■ WORK REQUIRED
Extract the records below, repeating every line of text exactly and leaving the pictures out of your answer.
_ _ _
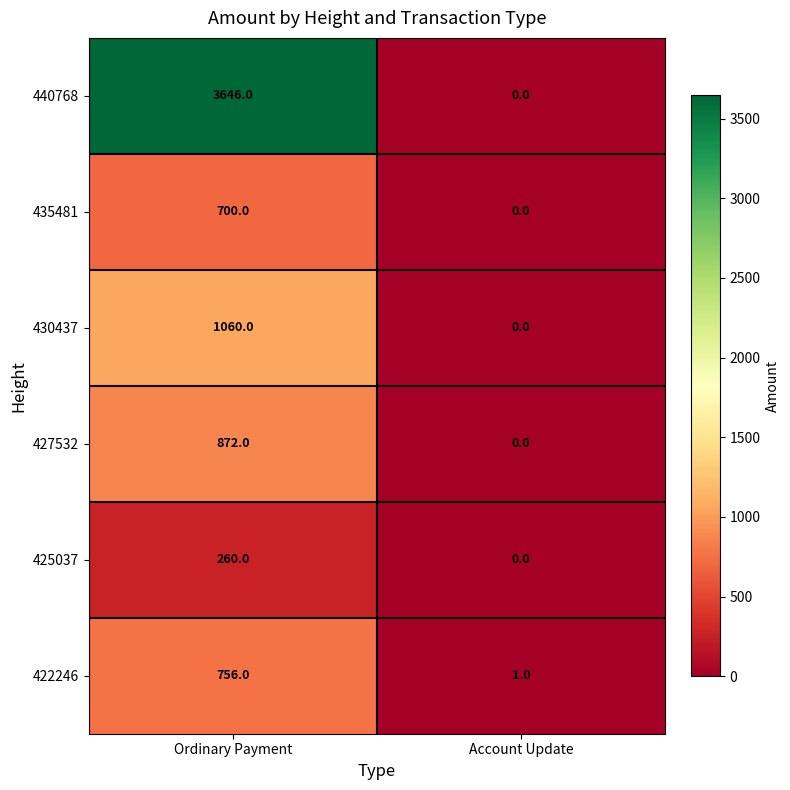

Which series has the largest total across all categories?

440768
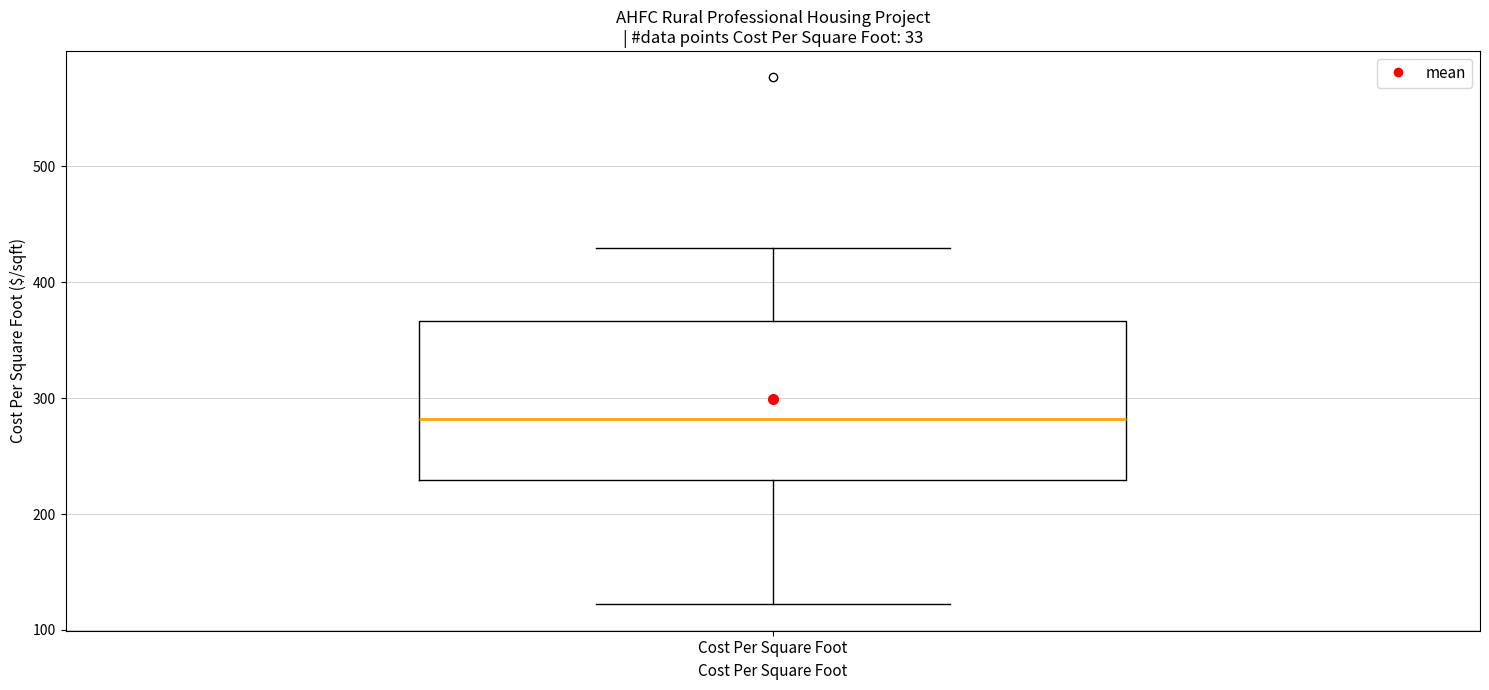

Transcribe this box plot: give where the median line is, the range the box spans, and where the two whiskers end, as read against the y-axis. The values are not printed on the chart, so give them approximately, as read against the axis.

median 280, box 230 to 370, whiskers 120 to 430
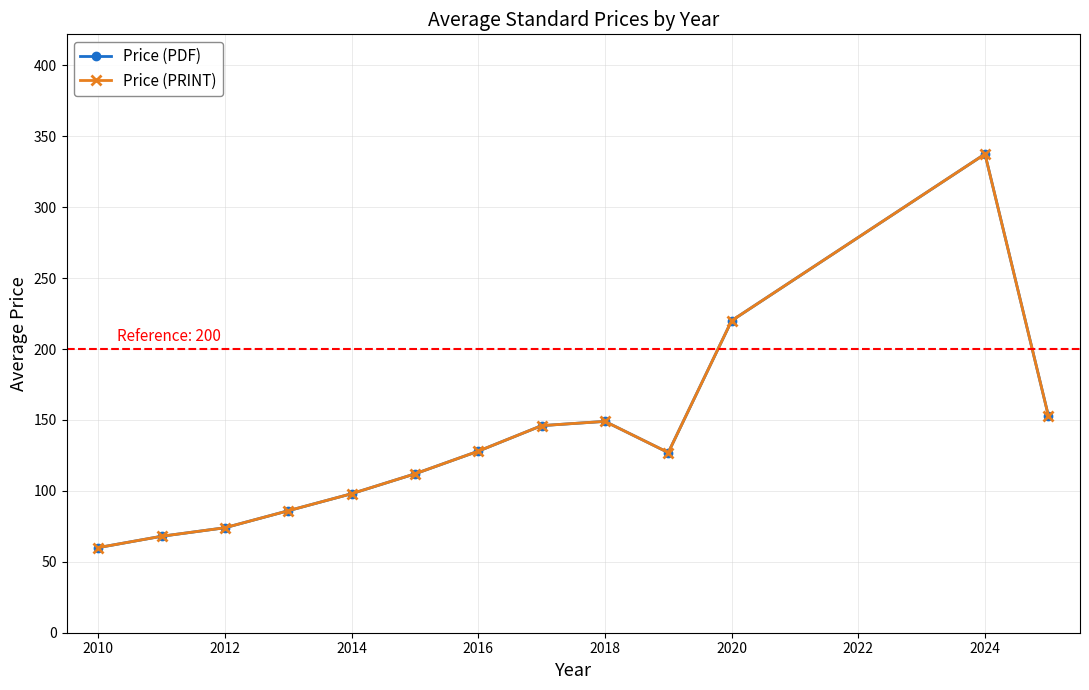

Reading left to right, transcribe all the data shown in this chart.

Price (PDF): 60.0	68.0	74.0	86.0	98.0	112.0	128.0	146.0	149.0	127.0	220.0	337.5	153.1
Price (PRINT): 60.0	68.0	74.0	86.0	98.0	112.0	128.0	146.0	149.0	127.0	220.0	337.5	153.1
_ _ _
■ TASK RESPONSE
Which series has the largest total across all categories?

440768

Transcribe this box plot: give where the median line is, the range the box spans, and where the two whiskers end, as read against the y-axis. The values are not printed on the chart, so give them approximately, as read against the axis.

median 280, box 230 to 370, whiskers 120 to 430

Reading left to right, transcribe all the data shown in this chart.

Price (PDF): 60.0	68.0	74.0	86.0	98.0	112.0	128.0	146.0	149.0	127.0	220.0	337.5	153.1
Price (PRINT): 60.0	68.0	74.0	86.0	98.0	112.0	128.0	146.0	149.0	127.0	220.0	337.5	153.1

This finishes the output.